Deleted all shared libs on a production Solaris 10 system.

Was able to rebuild the config using the equivalent of Linux "ldconfig" and rebooted the machine before anyone realized. Solaris ran fine after that.

I also did an "rm -rfv .", not realizing I had changed to ~ instead of a subdir. Lost quite a lot of important files that way. Yes, no backups.

@thegibson We spent probably 20 minutes writing a query to carefully select a subset of production servers upon which to execute a handful of *very* resource intensive commands, and then to disable a bunch of critical services.

We stored that data in a variable.

We referenced a different variable when we ran that command in our production datacenter.

It ran for about 10 minutes before I said "Gee, this is taking a really long time" and then my co-worker went in to a panic and reverted our changes.

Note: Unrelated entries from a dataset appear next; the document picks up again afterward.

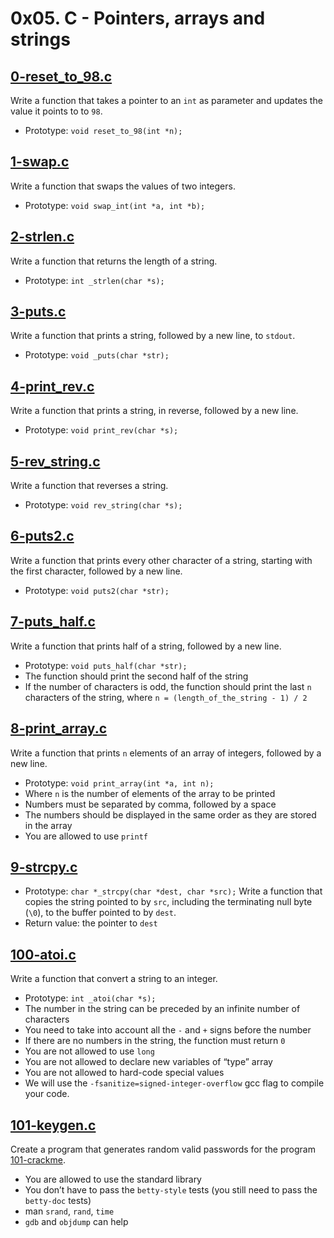 # 0x05. C - Pointers, arrays and strings

## [0-reset_to_98.c](./0-reset_to_98.c)
Write a function that takes a pointer to an `int` as parameter and updates the value it points to to `98`.
* Prototype: `void reset_to_98(int *n);`

## [1-swap.c](./1-swap.c)
Write a function that swaps the values of two integers.
* Prototype: `void swap_int(int *a, int *b);`

## [2-strlen.c](./2-strlen.c)
Write a function that returns the length of a string.
* Prototype: `int _strlen(char *s);`

## [3-puts.c](./3-puts.c)
Write a function that prints a string, followed by a new line, to `stdout`.
* Prototype: `void _puts(char *str);`

## [4-print_rev.c](./4-print_rev.c)
Write a function that prints a string, in reverse, followed by a new line.
* Prototype: `void print_rev(char *s);`

## [5-rev_string.c](./5-rev_string.c)
Write a function that reverses a string.
* Prototype: `void rev_string(char *s);`

## [6-puts2.c](./6-puts2.c)
Write a function that prints every other character of a string, starting with the first character, followed by a new line.
* Prototype: `void puts2(char *str);`

## [7-puts_half.c](./7-puts_half.c)
Write a function that prints half of a string, followed by a new line.
* Prototype: `void puts_half(char *str);`
* The function should print the second half of the string
* If the number of characters is odd, the function should print the last `n` characters of the string, where `n = (length_of_the_string - 1) / 2`

## [8-print_array.c](./8-print_array.c)
Write a function that prints `n` elements of an array of integers, followed by a new line.
* Prototype: `void print_array(int *a, int n);`
* Where `n` is the number of elements of the array to be printed
* Numbers must be separated by comma, followed by a space
* The numbers should be displayed in the same order as they are stored in the array
* You are allowed to use `printf`

## [9-strcpy.c](./9-strcpy.c)
* Prototype: `char *_strcpy(char *dest, char *src);`
Write a function that copies the string pointed to by `src`, including the terminating null byte (`\0`), to the buffer pointed to by `dest`.
* Return value: the pointer to `dest`

## [100-atoi.c](./100-atoi.c)
Write a function that convert a string to an integer.
* Prototype: `int _atoi(char *s);`
* The number in the string can be preceded by an infinite number of characters
* You need to take into account all the `-` and `+` signs before the number
* If there are no numbers in the string, the function must return `0`
* You are not allowed to use `long`
* You are not allowed to declare new variables of “type” array
* You are not allowed to hard-code special values
* We will use the `-fsanitize=signed-integer-overflow` gcc flag to compile your code.

## [101-keygen.c](./101-keygen.c)
Create a program that generates random valid passwords for the program [101-crackme](https://github.com/holbertonschool/0x04.c).
* You are allowed to use the standard library
* You don’t have to pass the `betty-style` tests (you still need to pass the `betty-doc` tests)
* man `srand`, `rand`, `time`
* `gdb` and `objdump` can help

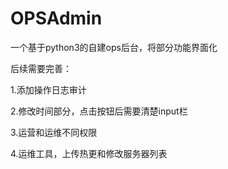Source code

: # OPSAdmin  

一个基于python3的自建ops后台，将部分功能界面化   

后续需要完善：  

1.添加操作日志审计  

2.修改时间部分，点击按钮后需要清楚input栏

3.运营和运维不同权限  

4.运维工具，上传热更和修改服务器列表  
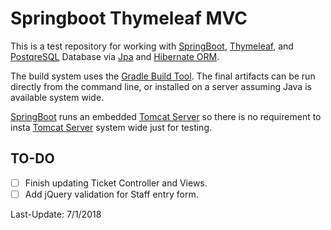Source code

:# Springboot Thymeleaf MVC
This is a test repository for working with [SpringBoot](https://spring.io/projects/spring-boot),
[Thymeleaf](https://www.thymeleaf.org/), and [PostqreSQL](https://www.postgresql.org/)
Database via [Jpa](http://www.oracle.com/technetwork/articles/javaee/jpa-137156.html)
and [Hibernate ORM](http://hibernate.org/).

The build system uses the [Gradle Build Tool](https://gradle.org/). The final
artifacts can be run directly from the command line, or installed on a server
assuming Java is available system wide.

[SpringBoot](https://spring.io/projects/spring-boot) runs an embedded 
[Tomcat Server](https://tomcat.apache.org/) so there is no requirement to insta
[Tomcat Server](https://tomcat.apache.org/) system wide just for testing.

## TO-DO
* [ ] Finish updating Ticket Controller and Views.
* [ ] Add jQuery validation for Staff entry form.

Last-Update: 7/1/2018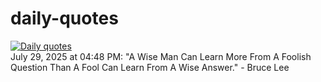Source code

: # daily-quotes
[![Daily quotes](https://github.com/ceepu8/daily-quotes/actions/workflows/daily-quote.yml/badge.svg)](https://github.com/ceepu8/daily-quotes/actions/workflows/daily-quote.yml)<br/>
July 29, 2025 at 04:48 PM: "A Wise Man Can Learn More From A Foolish Question Than A Fool Can Learn From A Wise Answer." - Bruce Lee
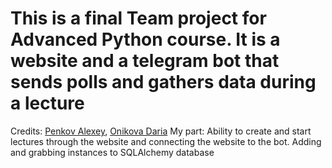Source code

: # This is a final Team project for Advanced Python course. It is a website and a telegram bot that sends polls and gathers data during a lecture
Credits: [Penkov Alexey](https://github.com/vvauijij), [Onikova Daria](https://github.com/myramystin)
My part: Ability to create and start lectures through the website and connecting the website to the bot. Adding and grabbing instances to SQLAlchemy database

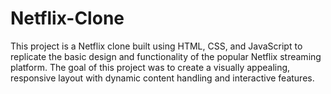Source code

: # Netflix-Clone
This project is a Netflix clone built using HTML, CSS, and JavaScript to replicate the basic design and functionality of the popular Netflix streaming platform. The goal of this project was to create a visually appealing, responsive layout with dynamic content handling and interactive features.
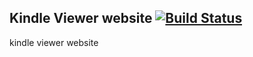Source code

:## Kindle Viewer website [![Build Status](https://travis-ci.org/clippingkk/web.svg?branch=master)](https://travis-ci.org/clippingkk/web)

kindle viewer website
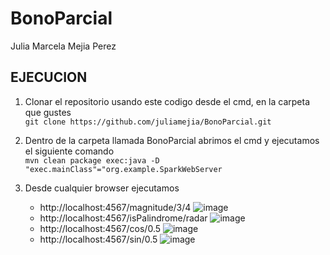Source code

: # BonoParcial
Julia Marcela Mejia Perez 

 ## EJECUCION 
1. Clonar el repositorio usando este codigo desde el cmd, en la carpeta que gustes  
    `git clone https://github.com/juliamejia/BonoParcial.git`

2. Dentro de la carpeta llamada BonoParcial abrimos el cmd y ejecutamos el siguiente comando  
   `mvn clean package exec:java -D "exec.mainClass"="org.example.SparkWebServer`

3. Desde cualquier browser ejecutamos
   * http://localhost:4567/magnitude/3/4
     ![image](https://github.com/juliamejia/BonoParcial/assets/98657146/fc80cc7c-7015-443e-8f84-42985b6d7f09)
   * http://localhost:4567/isPalindrome/radar
     ![image](https://github.com/juliamejia/BonoParcial/assets/98657146/03af0fb1-da48-48aa-938c-e110f33b8948)
   * http://localhost:4567/cos/0.5
     ![image](https://github.com/juliamejia/BonoParcial/assets/98657146/4f93aef7-1568-4499-b6c5-f6434d0c07ef)
   * http://localhost:4567/sin/0.5
     ![image](https://github.com/juliamejia/BonoParcial/assets/98657146/43ad6dd6-cc2c-464a-930b-a17fa369a95d)
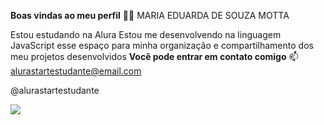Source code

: **Boas vindas ao meu perfil** 💙💙
MARIA EDUARDA DE SOUZA MOTTA 

Estou estudando na Alura
Estou me desenvolvendo na linguagem JavaScript
esse espaço para minha organização e compartilhamento dos meu projetos desenvolvidos
**Você pode entrar em contato comigo** 📫
alurastartestudante@email.com

@alurastartestudante

![](https://media1.tenor.com/m/1b7f78CPkhwAAAAd/dr-pepper-child.gif)
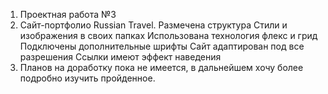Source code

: 1. Проектная работа №3
2. Сайт-портфолио Russian Travel. 
Размечена структура
Стили и изображения в своих папках
Использована технология флекс и грид
Подключены дополнительные шрифты
Сайт адаптирован под все разрешения
Ссылки имеют эффект наведения
3. Планов на доработку пока не имеется, в дальнейшем хочу более подробно изучить пройденное.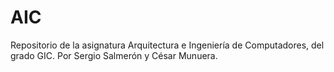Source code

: # AIC
Repositorio de la asignatura Arquitectura e Ingeniería de Computadores, del grado GIC.
Por Sergio Salmerón y César Munuera.
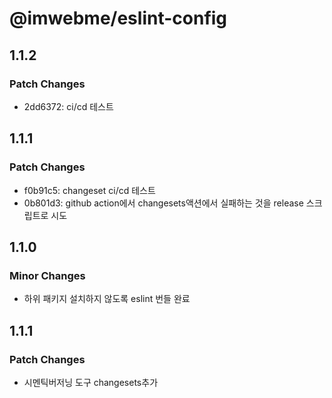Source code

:# @imwebme/eslint-config

## 1.1.2

### Patch Changes

- 2dd6372: ci/cd 테스트

## 1.1.1

### Patch Changes

- f0b91c5: changeset ci/cd 테스트
- 0b801d3: github action에서 changesets액션에서 실패하는 것을 release 스크립트로 시도

## 1.1.0

### Minor Changes

- 하위 패키지 설치하지 않도록 eslint 번들 완료

## 1.1.1

### Patch Changes

- 시멘틱버저닝 도구 changesets추가
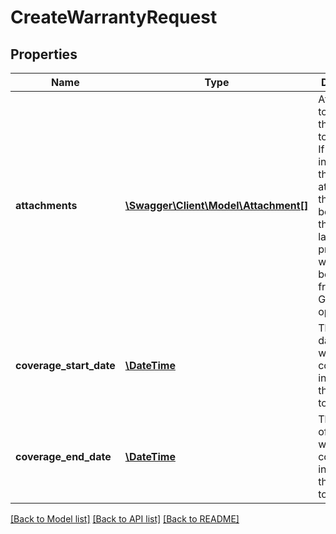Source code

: # CreateWarrantyRequest

## Properties
Name | Type | Description | Notes
------------ | ------------- | ------------- | -------------
**attachments** | [**\Swagger\Client\Model\Attachment[]**](Attachment.md) | Attachments to include in the message to the buyer. If any text is included in the attachment, the text must be written in the buyer&#39;s language of preference, which can be retrieved from the GetAttributes operation. | [optional] 
**coverage_start_date** | [**\DateTime**](\DateTime.md) | The start date of the warranty coverage to include in the message to the buyer. | [optional] 
**coverage_end_date** | [**\DateTime**](\DateTime.md) | The end date of the warranty coverage to include in the message to the buyer. | [optional] 

[[Back to Model list]](../README.md#documentation-for-models) [[Back to API list]](../README.md#documentation-for-api-endpoints) [[Back to README]](../README.md)


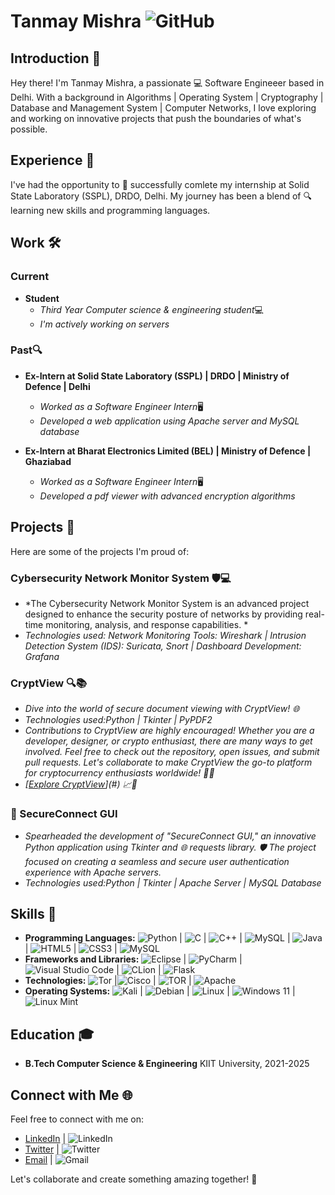 # Tanmay Mishra ![GitHub](https://img.shields.io/badge/github-%23121011.svg?style=for-the-badge&logo=github&logoColor=white)

## Introduction 👋
Hey there! I'm Tanmay Mishra, a passionate 💻 Software Engineeer based in Delhi. With a background in Algorithms | Operating System | Cryptography | Database and Management System | Computer Networks, I love exploring and working on innovative projects that push the boundaries of what's possible.

## Experience 💼
I've had the opportunity to 🚀 successfully comlete my internship at Solid State Laboratory (SSPL), DRDO, Delhi.
My journey has been a blend of 🔍 learning new skills and programming languages.

## Work 🛠️
### Current
- **Student**
  - *Third Year Computer science & engineering student*💻
  - *I'm actively working on servers*

### Past🔍
- **Ex-Intern at Solid State Laboratory (SSPL) | DRDO | Ministry of Defence | Delhi**
  - *Worked as a Software Engineer Intern*🖥
  - *Developed a web application using Apache server and MySQL database*

- **Ex-Intern at Bharat Electronics Limited (BEL) | Ministry of Defence | Ghaziabad**
  - *Worked as a Software Engineer Intern*🖥
  - *Developed a pdf viewer with advanced encryption algorithms*

## Projects 🚧
Here are some of the projects I'm proud of:

### Cybersecurity Network Monitor System 🛡️💻
- *The Cybersecurity Network Monitor System is an advanced project designed to enhance the security posture of networks by providing real-time monitoring, analysis, and response capabilities. *
- *Technologies used: Network Monitoring Tools: Wireshark | Intrusion Detection System (IDS): Suricata, Snort | Dashboard Development: Grafana*

### CryptView 🔍📚
- *Dive into the world of secure document viewing with CryptView! 🌐*
- *Technologies used:Python | Tkinter | PyPDF2*
- *Contributions to CryptView are highly encouraged! Whether you are a developer, designer, or crypto enthusiast, there are many ways to get involved. Feel free to check out the repository, open issues, and submit pull requests. Let's collaborate to make CryptView the go-to platform for cryptocurrency enthusiasts worldwide! 🚀🌐*
- *[[Explore CryptView](https://github.com/selzlett/cryptview)](#) 📈🔗*


### 🚀 SecureConnect GUI
- *Spearheaded the development of "SecureConnect GUI," an innovative Python application using Tkinter and 🌐 requests library. 🛡️ The project focused on creating a seamless and secure user authentication experience with Apache servers.*
- *Technologies used:Python | Tkinter | Apache Server | MySQL Database*


## Skills 🚀
- **Programming Languages:** ![Python](https://img.shields.io/badge/python-3670A0?style=for-the-badge&logo=python&logoColor=ffdd54) | ![C](https://img.shields.io/badge/c-%2300599C.svg?style=for-the-badge&logo=c&logoColor=white) | ![C++](https://img.shields.io/badge/c++-%2300599C.svg?style=for-the-badge&logo=c%2B%2B&logoColor=white) | ![MySQL](https://img.shields.io/badge/mysql-%2300f.svg?style=for-the-badge&logo=mysql&logoColor=white) | ![Java](https://img.shields.io/badge/java-%23ED8B00.svg?style=for-the-badge&logo=openjdk&logoColor=white) | ![HTML5](https://img.shields.io/badge/html5-%23E34F26.svg?style=for-the-badge&logo=html5&logoColor=white) | ![CSS3](https://img.shields.io/badge/css3-%231572B6.svg?style=for-the-badge&logo=css3&logoColor=white) | ![MySQL](https://img.shields.io/badge/mysql-%2300f.svg?style=for-the-badge&logo=mysql&logoColor=white)
- **Frameworks and Libraries:**  ![Eclipse](https://img.shields.io/badge/Eclipse-FE7A16.svg?style=for-the-badge&logo=Eclipse&logoColor=white) | ![PyCharm](https://img.shields.io/badge/pycharm-143?style=for-the-badge&logo=pycharm&logoColor=black&color=black&labelColor=green) | ![Visual Studio Code](https://img.shields.io/badge/Visual%20Studio%20Code-0078d7.svg?style=for-the-badge&logo=visual-studio-code&logoColor=white) | ![CLion](https://img.shields.io/badge/CLion-black?style=for-the-badge&logo=clion&logoColor=white) |  ![Flask](https://img.shields.io/badge/flask-%23000.svg?style=for-the-badge&logo=flask&logoColor=white)
- **Technologies:** ![Tor](https://img.shields.io/badge/Tor-7D4698?style=for-the-badge&logo=Tor-Browser&logoColor=white) |![Cisco](https://img.shields.io/badge/cisco-%23049fd9.svg?style=for-the-badge&logo=cisco&logoColor=black) | ![TOR](https://img.shields.io/badge/tor-%237E4798.svg?style=for-the-badge&logo=tor-project&logoColor=white) | ![Apache](https://img.shields.io/badge/apache-%23D42029.svg?style=for-the-badge&logo=apache&logoColor=white) 
- **Operating Systems:** ![Kali](https://img.shields.io/badge/Kali-268BEE?style=for-the-badge&logo=kalilinux&logoColor=white) | ![Debian](https://img.shields.io/badge/Debian-D70A53?style=for-the-badge&logo=debian&logoColor=white) | ![Linux](https://img.shields.io/badge/Linux-FCC624?style=for-the-badge&logo=linux&logoColor=black) | ![Windows 11](https://img.shields.io/badge/Windows%2011-%230079d5.svg?style=for-the-badge&logo=Windows%2011&logoColor=white) | ![Linux Mint](https://img.shields.io/badge/Linux%20Mint-87CF3E?style=for-the-badge&logo=Linux%20Mint&logoColor=white)

## Education 🎓
- **B.Tech Computer Science & Engineering** KIIT University, 2021-2025


## Connect with Me 🌐
Feel free to connect with me on:
- [LinkedIn](<Your LinkedIn Profile>) | ![LinkedIn](https://img.shields.io/badge/linkedin-%230077B5.svg?style=for-the-badge&logo=linkedin&logoColor=white)
- [Twitter](<Your Twitter Profile>) | ![Twitter](https://img.shields.io/badge/Twitter-%231DA1F2.svg?style=for-the-badge&logo=Twitter&logoColor=white)
- [Email](<Your Email Address>) | ![Gmail](https://img.shields.io/badge/Gmail-D14836?style=for-the-badge&logo=gmail&logoColor=white)

Let's collaborate and create something amazing together! 🚀
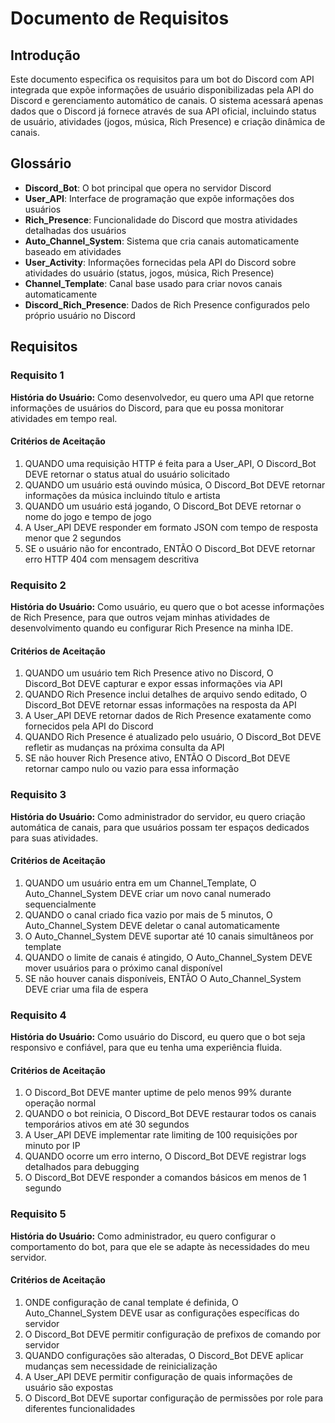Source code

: # Documento de Requisitos

## Introdução

Este documento especifica os requisitos para um bot do Discord com API integrada que expõe informações de usuário disponibilizadas pela API do Discord e gerenciamento automático de canais. O sistema acessará apenas dados que o Discord já fornece através de sua API oficial, incluindo status de usuário, atividades (jogos, música, Rich Presence) e criação dinâmica de canais.

## Glossário

- **Discord_Bot**: O bot principal que opera no servidor Discord
- **User_API**: Interface de programação que expõe informações dos usuários
- **Rich_Presence**: Funcionalidade do Discord que mostra atividades detalhadas dos usuários
- **Auto_Channel_System**: Sistema que cria canais automaticamente baseado em atividades
- **User_Activity**: Informações fornecidas pela API do Discord sobre atividades do usuário (status, jogos, música, Rich Presence)
- **Channel_Template**: Canal base usado para criar novos canais automaticamente
- **Discord_Rich_Presence**: Dados de Rich Presence configurados pelo próprio usuário no Discord

## Requisitos

### Requisito 1

**História do Usuário:** Como desenvolvedor, eu quero uma API que retorne informações de usuários do Discord, para que eu possa monitorar atividades em tempo real.

#### Critérios de Aceitação

1. QUANDO uma requisição HTTP é feita para a User_API, O Discord_Bot DEVE retornar o status atual do usuário solicitado
2. QUANDO um usuário está ouvindo música, O Discord_Bot DEVE retornar informações da música incluindo título e artista
3. QUANDO um usuário está jogando, O Discord_Bot DEVE retornar o nome do jogo e tempo de jogo
4. A User_API DEVE responder em formato JSON com tempo de resposta menor que 2 segundos
5. SE o usuário não for encontrado, ENTÃO O Discord_Bot DEVE retornar erro HTTP 404 com mensagem descritiva

### Requisito 2

**História do Usuário:** Como usuário, eu quero que o bot acesse informações de Rich Presence, para que outros vejam minhas atividades de desenvolvimento quando eu configurar Rich Presence na minha IDE.

#### Critérios de Aceitação

1. QUANDO um usuário tem Rich Presence ativo no Discord, O Discord_Bot DEVE capturar e expor essas informações via API
2. QUANDO Rich Presence inclui detalhes de arquivo sendo editado, O Discord_Bot DEVE retornar essas informações na resposta da API
3. A User_API DEVE retornar dados de Rich Presence exatamente como fornecidos pela API do Discord
4. QUANDO Rich Presence é atualizado pelo usuário, O Discord_Bot DEVE refletir as mudanças na próxima consulta da API
5. SE não houver Rich Presence ativo, ENTÃO O Discord_Bot DEVE retornar campo nulo ou vazio para essa informação

### Requisito 3

**História do Usuário:** Como administrador do servidor, eu quero criação automática de canais, para que usuários possam ter espaços dedicados para suas atividades.

#### Critérios de Aceitação

1. QUANDO um usuário entra em um Channel_Template, O Auto_Channel_System DEVE criar um novo canal numerado sequencialmente
2. QUANDO o canal criado fica vazio por mais de 5 minutos, O Auto_Channel_System DEVE deletar o canal automaticamente
3. O Auto_Channel_System DEVE suportar até 10 canais simultâneos por template
4. QUANDO o limite de canais é atingido, O Auto_Channel_System DEVE mover usuários para o próximo canal disponível
5. SE não houver canais disponíveis, ENTÃO O Auto_Channel_System DEVE criar uma fila de espera

### Requisito 4

**História do Usuário:** Como usuário do Discord, eu quero que o bot seja responsivo e confiável, para que eu tenha uma experiência fluida.

#### Critérios de Aceitação

1. O Discord_Bot DEVE manter uptime de pelo menos 99% durante operação normal
2. QUANDO o bot reinicia, O Discord_Bot DEVE restaurar todos os canais temporários ativos em até 30 segundos
3. A User_API DEVE implementar rate limiting de 100 requisições por minuto por IP
4. QUANDO ocorre um erro interno, O Discord_Bot DEVE registrar logs detalhados para debugging
5. O Discord_Bot DEVE responder a comandos básicos em menos de 1 segundo

### Requisito 5

**História do Usuário:** Como administrador, eu quero configurar o comportamento do bot, para que ele se adapte às necessidades do meu servidor.

#### Critérios de Aceitação

1. ONDE configuração de canal template é definida, O Auto_Channel_System DEVE usar as configurações específicas do servidor
2. O Discord_Bot DEVE permitir configuração de prefixos de comando por servidor
3. QUANDO configurações são alteradas, O Discord_Bot DEVE aplicar mudanças sem necessidade de reinicialização
4. A User_API DEVE permitir configuração de quais informações de usuário são expostas
5. O Discord_Bot DEVE suportar configuração de permissões por role para diferentes funcionalidades
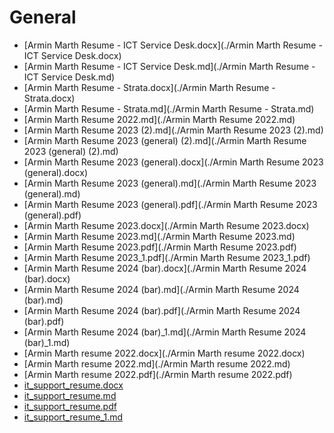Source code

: # General

- [Armin Marth Resume - ICT Service Desk.docx](./Armin Marth Resume - ICT Service Desk.docx)
- [Armin Marth Resume - ICT Service Desk.md](./Armin Marth Resume - ICT Service Desk.md)
- [Armin Marth Resume - Strata.docx](./Armin Marth Resume - Strata.docx)
- [Armin Marth Resume - Strata.md](./Armin Marth Resume - Strata.md)
- [Armin Marth Resume 2022.md](./Armin Marth Resume 2022.md)
- [Armin Marth Resume 2023 (2).md](./Armin Marth Resume 2023 (2).md)
- [Armin Marth Resume 2023 (general) (2).md](./Armin Marth Resume 2023 (general) (2).md)
- [Armin Marth Resume 2023 (general).docx](./Armin Marth Resume 2023 (general).docx)
- [Armin Marth Resume 2023 (general).md](./Armin Marth Resume 2023 (general).md)
- [Armin Marth Resume 2023 (general).pdf](./Armin Marth Resume 2023 (general).pdf)
- [Armin Marth Resume 2023.docx](./Armin Marth Resume 2023.docx)
- [Armin Marth Resume 2023.md](./Armin Marth Resume 2023.md)
- [Armin Marth Resume 2023.pdf](./Armin Marth Resume 2023.pdf)
- [Armin Marth Resume 2023_1.pdf](./Armin Marth Resume 2023_1.pdf)
- [Armin Marth Resume 2024 (bar).docx](./Armin Marth Resume 2024 (bar).docx)
- [Armin Marth Resume 2024 (bar).md](./Armin Marth Resume 2024 (bar).md)
- [Armin Marth Resume 2024 (bar).pdf](./Armin Marth Resume 2024 (bar).pdf)
- [Armin Marth Resume 2024 (bar)_1.md](./Armin Marth Resume 2024 (bar)_1.md)
- [Armin Marth resume 2022.docx](./Armin Marth resume 2022.docx)
- [Armin Marth resume 2022.md](./Armin Marth resume 2022.md)
- [Armin Marth resume 2022.pdf](./Armin Marth resume 2022.pdf)
- [it_support_resume.docx](./it_support_resume.docx)
- [it_support_resume.md](./it_support_resume.md)
- [it_support_resume.pdf](./it_support_resume.pdf)
- [it_support_resume_1.md](./it_support_resume_1.md)
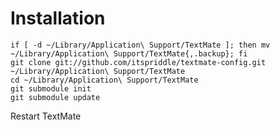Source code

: Installation
============

    if [ -d ~/Library/Application\ Support/TextMate ]; then mv ~/Library/Application\ Support/TextMate{,.backup}; fi
    git clone git://github.com/itspriddle/textmate-config.git ~/Library/Application\ Support/TextMate
    cd ~/Library/Application\ Support/TextMate
    git submodule init
    git submodule update

Restart TextMate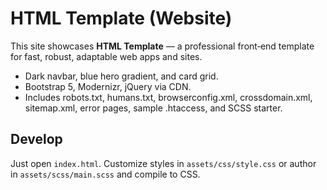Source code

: # HTML Template (Website)

This site showcases **HTML Template** — a professional front‑end template for fast, robust, adaptable web apps and sites.

- Dark navbar, blue hero gradient, and card grid.
- Bootstrap 5, Modernizr, jQuery via CDN.
- Includes robots.txt, humans.txt, browserconfig.xml, crossdomain.xml, sitemap.xml, error pages, sample .htaccess, and SCSS starter.

## Develop

Just open `index.html`. Customize styles in `assets/css/style.css` or author in `assets/scss/main.scss` and compile to CSS.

Went from multiple million active users to less than 500k in about 5 minutes, back up to multiple millions in less than 3.

Happened so fast that it didn't even trigger an alert.

@TheGibson Was managing a terrible HR application and got overconfident while applying patches, went for the next one without a snapshot and it failed miserably (it didn't in our test env).

The HR department (hundreds of employees) was left unable to do any work for half a day. We didn't know at the time if it was going to be an easy fix or something that would let us struggle with our backups for *days*.

Been treating prod environments like unexploded bombs since then, which is what they are.

rm -rf / * root my first real job NASA

@thegibson wired about 10 lightbulb sockets backwards because at the time I thought 110/120v AC was done the same way that 220/240v AC was done, so wouldn't matter which direction I hooked them up, so connected them randomly.

@TheGibson I sure did DOS the provider's API three times before noticing that there was no exit from the retry loop in the happy path

@thegibson I crippled my org's entire infrastructure by writing a script to do user cleanup on every server by checking a centralized source and upon a mismatch, killing that user's processes then removing the user.

My central source did not include root.

I learned about the protections a modern linux box has against some major foot bullets that day, but we still had to reboot every box in our infrastructure because I chopped half the load bearing services off at the knees.

That was my first major mistake in a decision-making IT role and I'm incredibly fortunate my boss didn't make it my last.

It's uncanny because my major task right now at a different org is centralized user management. I think about this mistake often.
@thegibson @djsundog Backin up was easy lawd, when he sang the blues. Backin' up was good enough for me.

I ruined a MB once by just dropping a screw on it, causing a short. Happened so fast!


@thegibson completely destroyed production Kafka cluster, more senior Ops engineers managed to fix it. But the very next day I did it again

The_Gibson boosted backups are for people who are more worried about integrity than confidentiality

@TheGibson "real men" don't backup.

because "real men" aren't afraid of crying.

Backups are for people who have something to lose.